**What you should do:** Reproduce this listing verbatim, beginning at the line that contains "Here is an image." and continuing through the final line of the listing.

**Materials provided:**
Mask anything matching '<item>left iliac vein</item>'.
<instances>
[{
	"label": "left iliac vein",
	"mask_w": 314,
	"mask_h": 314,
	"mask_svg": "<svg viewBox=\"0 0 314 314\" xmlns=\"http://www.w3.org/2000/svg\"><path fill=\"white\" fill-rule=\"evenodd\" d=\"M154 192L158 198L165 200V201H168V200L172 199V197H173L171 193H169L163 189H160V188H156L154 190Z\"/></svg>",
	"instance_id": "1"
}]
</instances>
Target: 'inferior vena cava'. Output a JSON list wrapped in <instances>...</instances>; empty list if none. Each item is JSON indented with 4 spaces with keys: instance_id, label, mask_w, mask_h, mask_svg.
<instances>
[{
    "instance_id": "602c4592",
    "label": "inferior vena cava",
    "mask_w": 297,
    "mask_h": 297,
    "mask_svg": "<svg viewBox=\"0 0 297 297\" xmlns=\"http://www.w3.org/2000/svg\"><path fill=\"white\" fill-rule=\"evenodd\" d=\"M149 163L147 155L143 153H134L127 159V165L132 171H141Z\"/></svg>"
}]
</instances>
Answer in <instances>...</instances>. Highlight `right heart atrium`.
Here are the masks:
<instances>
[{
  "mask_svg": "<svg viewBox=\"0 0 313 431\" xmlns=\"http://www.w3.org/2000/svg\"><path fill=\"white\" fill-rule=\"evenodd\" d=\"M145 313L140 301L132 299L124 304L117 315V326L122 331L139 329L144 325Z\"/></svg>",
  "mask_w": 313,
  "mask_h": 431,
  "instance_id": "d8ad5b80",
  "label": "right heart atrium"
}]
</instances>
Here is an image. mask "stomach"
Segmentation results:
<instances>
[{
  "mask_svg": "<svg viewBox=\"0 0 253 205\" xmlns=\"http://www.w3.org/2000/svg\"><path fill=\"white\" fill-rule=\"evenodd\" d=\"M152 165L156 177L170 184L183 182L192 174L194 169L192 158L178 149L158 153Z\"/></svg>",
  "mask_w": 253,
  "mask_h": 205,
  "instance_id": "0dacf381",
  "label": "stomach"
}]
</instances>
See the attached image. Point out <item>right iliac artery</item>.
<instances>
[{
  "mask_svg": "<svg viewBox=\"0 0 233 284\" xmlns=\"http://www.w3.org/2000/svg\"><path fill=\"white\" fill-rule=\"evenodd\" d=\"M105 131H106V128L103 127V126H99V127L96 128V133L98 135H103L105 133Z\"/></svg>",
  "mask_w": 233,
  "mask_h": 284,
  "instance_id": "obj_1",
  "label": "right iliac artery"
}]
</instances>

**Reply:**
Here is an image. mask "stomach"
Segmentation results:
<instances>
[{
  "mask_svg": "<svg viewBox=\"0 0 253 205\" xmlns=\"http://www.w3.org/2000/svg\"><path fill=\"white\" fill-rule=\"evenodd\" d=\"M152 165L156 177L170 184L183 182L192 174L194 169L192 158L178 149L158 153Z\"/></svg>",
  "mask_w": 253,
  "mask_h": 205,
  "instance_id": "0dacf381",
  "label": "stomach"
}]
</instances>
See the attached image. Point out <item>right iliac artery</item>.
<instances>
[{
  "mask_svg": "<svg viewBox=\"0 0 233 284\" xmlns=\"http://www.w3.org/2000/svg\"><path fill=\"white\" fill-rule=\"evenodd\" d=\"M105 131H106V128L103 127V126H99V127L96 128V133L98 135H103L105 133Z\"/></svg>",
  "mask_w": 233,
  "mask_h": 284,
  "instance_id": "obj_1",
  "label": "right iliac artery"
}]
</instances>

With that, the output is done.